***** Excerpt *****

Distributing data centers geographically requires new types of broadband connectivity. Coherent-Lite is seen as an enabler in this area. These transceivers implement coherent optical connectivity, previously developed for reaches exceeding 100km, with greatly reduced power consumption.  Coherent-lite transceivers leverage chiplet design paradigms to achieve this, combing bare dies made with different fabrication technologies into a highly-integrated, low-power subsystem.

Fig 5: As AI moves to the edge to provide more responsive inference, data centers are becoming distributed (top). Distributed AI training allows for better data security and privacy (bottom). Both rely heavily on new connectivity technologies, including coherent-lite.

Enabling the chiplet ecosystem

To support AI scaling and foster the chiplet ecosystem, Alphawave Semi has developed UCIe IP across the world’s most advanced CMOS nodes along with a portfolio of reconfigurable, customizable, and interoperable chiplets. 

It includes the industry’s first off-the-shelf multi-protocol I/O connectivity chiplet on TSMC’s 7nm process, integrating Ethernet, PCIe, CXL, and UCIe standards to provide high-bandwidth, low-power connectivity for AI and HPC applications. This chiplet, offering up to 1.6 Tbps bandwidth across 16 lanes, enables flexible, scalable system designs by allowing customers to mix and match with existing hardware ecosystems without extensive customization.

Alphawave Semi has also partnered with Arm to develop a high-performance compute chiplet using Arm Neoverse Compute Subsystems (CSS) for AI, HPC, data center, and 5G/6G networking. This chiplet integrates Alphawave’s advanced connectivity IP, including PCIe Gen 6.0/7.0, UCIe, and high-speed Ethernet, supporting scalable and efficient system-on-chip (SoC) solutions tailored to complex digital infrastructure needs.

These developments underscore Alphawave Semi’s commitment to advancing a robust chiplet ecosystem for high-performance AI and data center infrastructure.

Summary

AI has redefined data center infrastructure compute and connectivity. Chiplets enable the custom silicon solutions that are optimized for AI workloads and are essential to affordably scale performance and keep power consumption manageable. Chiplets also enable hardware developers to use trusted, proven silicon IP to get to market more quickly and meet the cadence of AI hardware design cycles.

***** Supplied data *****

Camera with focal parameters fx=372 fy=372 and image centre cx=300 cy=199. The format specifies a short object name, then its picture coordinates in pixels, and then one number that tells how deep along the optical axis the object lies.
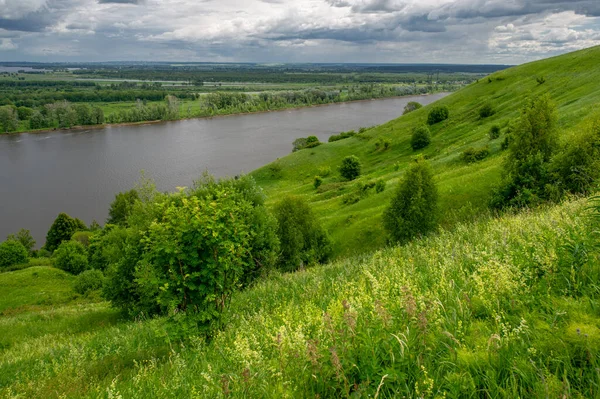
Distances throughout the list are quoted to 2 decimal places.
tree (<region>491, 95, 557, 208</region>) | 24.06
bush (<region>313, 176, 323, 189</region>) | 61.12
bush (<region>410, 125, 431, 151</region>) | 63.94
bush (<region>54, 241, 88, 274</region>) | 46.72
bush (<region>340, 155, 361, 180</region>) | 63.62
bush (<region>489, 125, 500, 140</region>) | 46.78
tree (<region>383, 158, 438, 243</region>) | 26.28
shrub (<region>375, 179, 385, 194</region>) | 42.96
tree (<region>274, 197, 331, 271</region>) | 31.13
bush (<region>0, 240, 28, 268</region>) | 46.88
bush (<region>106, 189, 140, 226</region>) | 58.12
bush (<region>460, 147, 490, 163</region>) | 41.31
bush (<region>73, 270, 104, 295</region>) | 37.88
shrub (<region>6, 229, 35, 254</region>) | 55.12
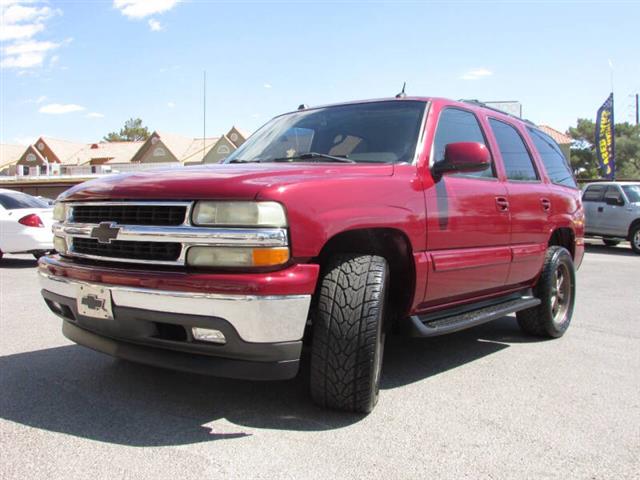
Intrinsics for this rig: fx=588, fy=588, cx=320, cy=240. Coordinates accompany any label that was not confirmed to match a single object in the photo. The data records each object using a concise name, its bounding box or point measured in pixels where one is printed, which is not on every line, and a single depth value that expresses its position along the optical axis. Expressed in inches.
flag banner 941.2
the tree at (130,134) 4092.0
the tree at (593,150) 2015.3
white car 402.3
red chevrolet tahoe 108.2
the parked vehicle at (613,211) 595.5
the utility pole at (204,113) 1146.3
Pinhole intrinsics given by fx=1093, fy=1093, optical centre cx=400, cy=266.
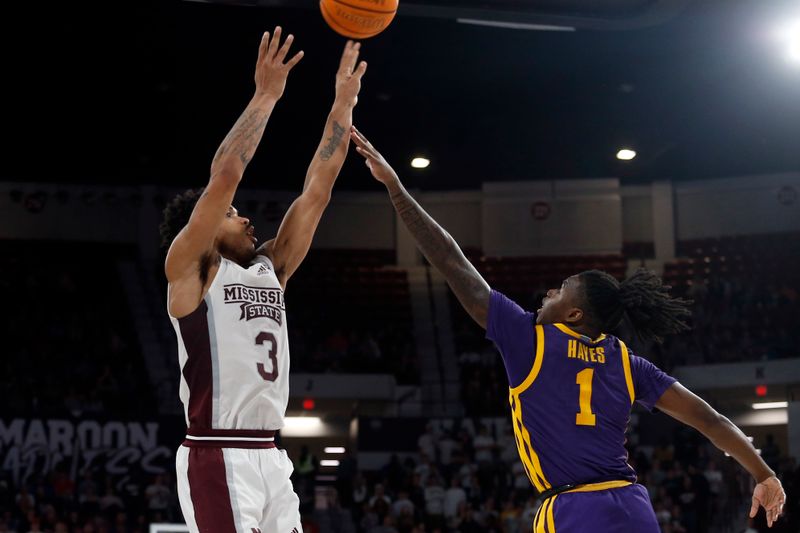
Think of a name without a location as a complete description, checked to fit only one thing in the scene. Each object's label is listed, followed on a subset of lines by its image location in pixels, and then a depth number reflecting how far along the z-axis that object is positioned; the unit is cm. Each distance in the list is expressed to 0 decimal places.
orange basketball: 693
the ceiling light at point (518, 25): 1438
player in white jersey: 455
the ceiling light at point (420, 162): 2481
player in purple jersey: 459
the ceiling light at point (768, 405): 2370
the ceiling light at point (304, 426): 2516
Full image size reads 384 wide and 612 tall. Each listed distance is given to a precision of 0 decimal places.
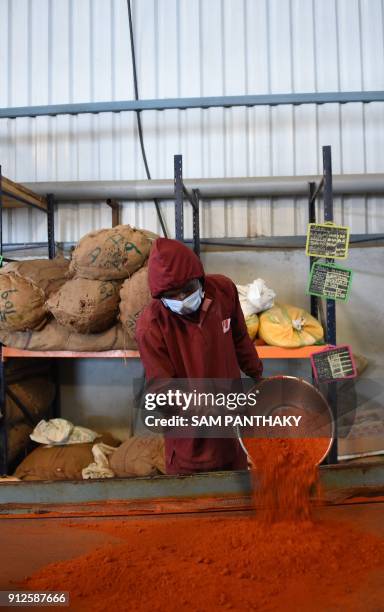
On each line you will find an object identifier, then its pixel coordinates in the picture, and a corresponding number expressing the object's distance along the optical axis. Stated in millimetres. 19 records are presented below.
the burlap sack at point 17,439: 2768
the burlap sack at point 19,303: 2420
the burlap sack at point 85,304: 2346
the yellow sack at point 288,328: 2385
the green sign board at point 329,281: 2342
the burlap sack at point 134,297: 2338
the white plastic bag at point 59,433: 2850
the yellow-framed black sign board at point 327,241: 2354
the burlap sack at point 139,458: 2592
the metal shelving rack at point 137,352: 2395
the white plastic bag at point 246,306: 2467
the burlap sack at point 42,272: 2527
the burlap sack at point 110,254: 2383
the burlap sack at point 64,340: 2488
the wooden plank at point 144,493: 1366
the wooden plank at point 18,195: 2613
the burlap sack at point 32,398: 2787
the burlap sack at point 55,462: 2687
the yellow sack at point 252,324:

*****

Using the information -
[a] Answer these questions from the chiplet excerpt:
(i) Coherent optical connectivity was previously developed for reaches exceeding what distance?
(ii) How much bandwidth does the multi-protocol I/O connectivity chiplet offer, and across how many lanes?
(iii) Which company did Alphawave Semi partner with to develop a high-performance compute chiplet?
[b] Switch "robust" to "thriving" and write out the chiplet excerpt, starting at "These developments underscore" and ending at "data center infrastructure.".
The records are separate material with no connection to the chiplet excerpt.

Expected results -
[a]
(i) 100km
(ii) Up to 1.6 Tbps across 16 lanes
(iii) Arm

[b]
These developments underscore Alphawave Semi’s commitment to advancing a thriving chiplet ecosystem for high-performance AI and data center infrastructure.